4 minute read

Executive's Perspective - January Voice 2022

And just like that … It’s 2022

Somehow, here we are again – at the beginning of another calendar year. I have a love/hate relationship with January. I have this weird feeling of losing a sense of accomplishment. I just made it through a year! I completed the list, checked the box! And now you want me to do it … again? I feel like there should be a week off in there somewhere. A week between years. A gap week. Where time doesn’t count. A time that I can celebrate making it through the year – reflect, grieve, rejoice. A chance to process the year without moving directly into the next one.

Starting 2022 feels a bit like living in Groundhog Day. Cases are up, vaccination rates aren’t where they should be, and people are tired, angry and so over the word “pivot” even the Friends meme isn’t funny anymore. The “new normal” isn’t exactly new, I don’t remember what anyone’s nose and mouth look like, and I have hand sanitizer tucked away in so many places I feel like a (very clean) pack-rat.

And yet … January has arrived again.

I’m actually sitting writing this while my daycare is closed due to a COVID case while I anxiously wait out my kids’ quarantine period. I’m equal parts angry, sad, worried, numb and worried some more. It’s like an emotion casserole. We’ve spent the last two days cancelling Christmas plans, attempting to reschedule small family gatherings, and trying to avoid all of the photos of kids with Santa online as we threw our “Donuts with Santa” tickets in the trash.

My kids are too young for the vaccine and were exposed. My heart is breaking with feelings of inadequacy – for not being able to protect them, for not being able to watch my almost-three-year-old bask in the magical wonder of Christmas experiences, for not knowing how exactly my seven month old is feeling. I’m mourning memories that aren’t being made while trying to keep their lives as normal as possible … while checking their heads for fevers every 15 minutes. Nothing about the end of 2021 and start of 2022 feels like a fresh beginning.

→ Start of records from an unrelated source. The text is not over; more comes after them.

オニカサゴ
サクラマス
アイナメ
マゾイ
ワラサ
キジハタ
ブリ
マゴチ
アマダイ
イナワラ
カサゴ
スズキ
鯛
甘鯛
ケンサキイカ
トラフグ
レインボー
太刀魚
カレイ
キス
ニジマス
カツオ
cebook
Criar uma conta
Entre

I know as I sit here, I’m privileged in a lot of ways. I have time to take at work. My kids have no pre-existing conditions that put them at a high risk for serious infection. We have a loving support system that checks in on us often and can aid us in a multitude of safe ways. All I’m losing is a Santa sighting neither kid will remember and a belated Christmas by a few weeks. In the end, it’s small potatoes. Others have lost so much more.

But January. January.

It’s supposed to feel shiny and new, and it feels more tired and overdone. This year my “resolutions” (minus losing that COVID weight I’ve been putting on faster than Netflix loads the next episode) look different than years past. They are filled with ways to find more time for self-care as I recognize my mental energy is totally tanked. “Do something new!” is replaced with “Do something and know that’s enough.”

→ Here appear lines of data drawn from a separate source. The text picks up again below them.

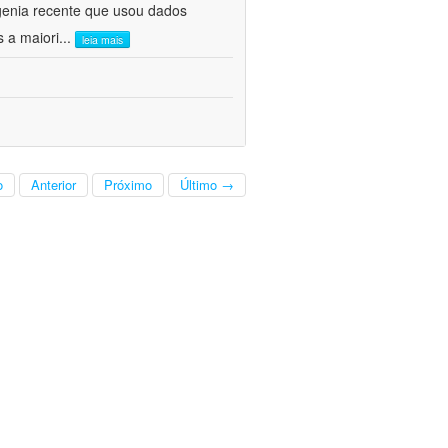
genia recente que usou dados
s a maiori
...
leia mais
o
Anterior
Próximo
Último →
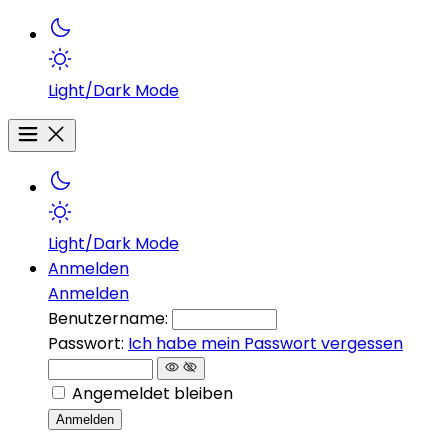
Light/Dark Mode
Light/Dark Mode
Anmelden
Anmelden
Benutzername:
Passwort:
Ich habe mein Passwort vergessen
Angemeldet bleiben
Anmelden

The start of a new year always brings out those people that demand that this be your BEST YEAR EVER. The year you’ll do it all, while losing weight and writing a novel. Let me be the person that tells you – it’s okay if it’s not. It’s okay if you need the year – or at least the start of it – to be about recalibrating… again… and just getting through.

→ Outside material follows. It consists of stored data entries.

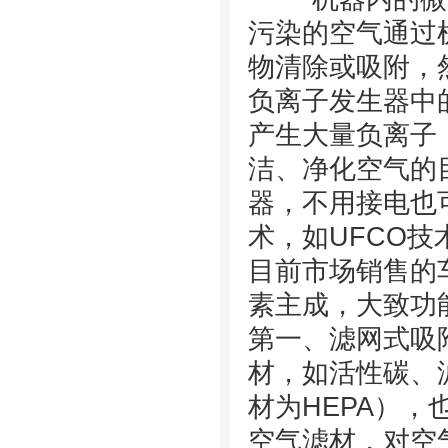
污染的空气通过
物清除或吸附，
负离子发生器中
产生大量负离子
洁、净化空气的
器，不用接电也
术，如UFCO技
目前市场销售的
素主成，大致功
第一、滤网式吸
材，如活性碳、
材为HEPA）
空气滤材，对空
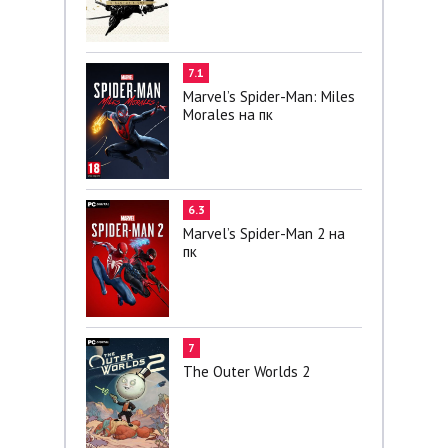
7.1
Marvel’s Spider-Man: Miles
Morales на пк
6.3
Marvel’s Spider-Man 2 на
пк
7
The Outer Worlds 2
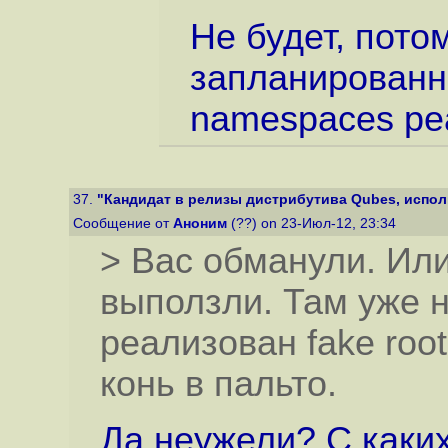
Не будет, потом
запланированн
namespaces ре
37.
"Кандидат в релизы дистрибутива Qubes, исполь
Сообщение от
Аноним
(??) on 23-Июл-12, 23:34
> Вас обманули. Или
выползли. Там уже 
реализован fake root
конь в пальто.
Да неужели? С каких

The pandemic isn’t over. And this? All of this – it’s hard. It’s hard on everyone. So you’re not alone, you’re not doing it wrong, you’re not slacking. With every new January comes a new February, and March … and April ... And new opportunities for Easter baskets, and fireworks, and costumes, and soon enough, Santa sightings. And amid all the drudge?

There’s hope.

Caitlin Pusateri is executive vice president of the Rockford Chamber of Commerce.